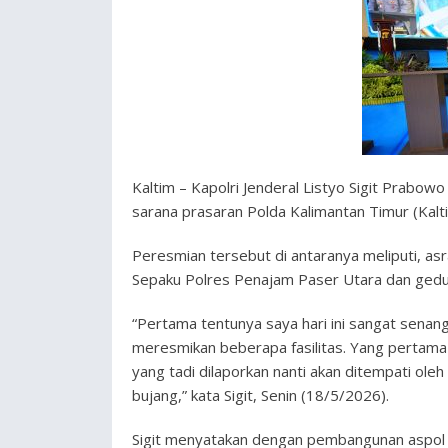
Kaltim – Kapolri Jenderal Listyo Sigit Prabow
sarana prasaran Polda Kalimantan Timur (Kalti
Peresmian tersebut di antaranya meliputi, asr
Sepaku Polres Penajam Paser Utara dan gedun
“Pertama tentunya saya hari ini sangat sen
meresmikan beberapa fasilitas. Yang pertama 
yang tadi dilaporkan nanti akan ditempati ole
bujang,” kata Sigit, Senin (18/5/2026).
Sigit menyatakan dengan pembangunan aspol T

★ ★ ★ ★ ★ ★ ★

> **WHAT TO PRODUCE**
Each line in the material above that mentions the word "Sigit" must be copied.

> **ANSWER TO THIS TASK**
Kaltim – Kapolri Jenderal Listyo Sigit Prabow
bujang,” kata Sigit, Senin (18/5/2026).
Sigit menyatakan dengan pembangunan aspol T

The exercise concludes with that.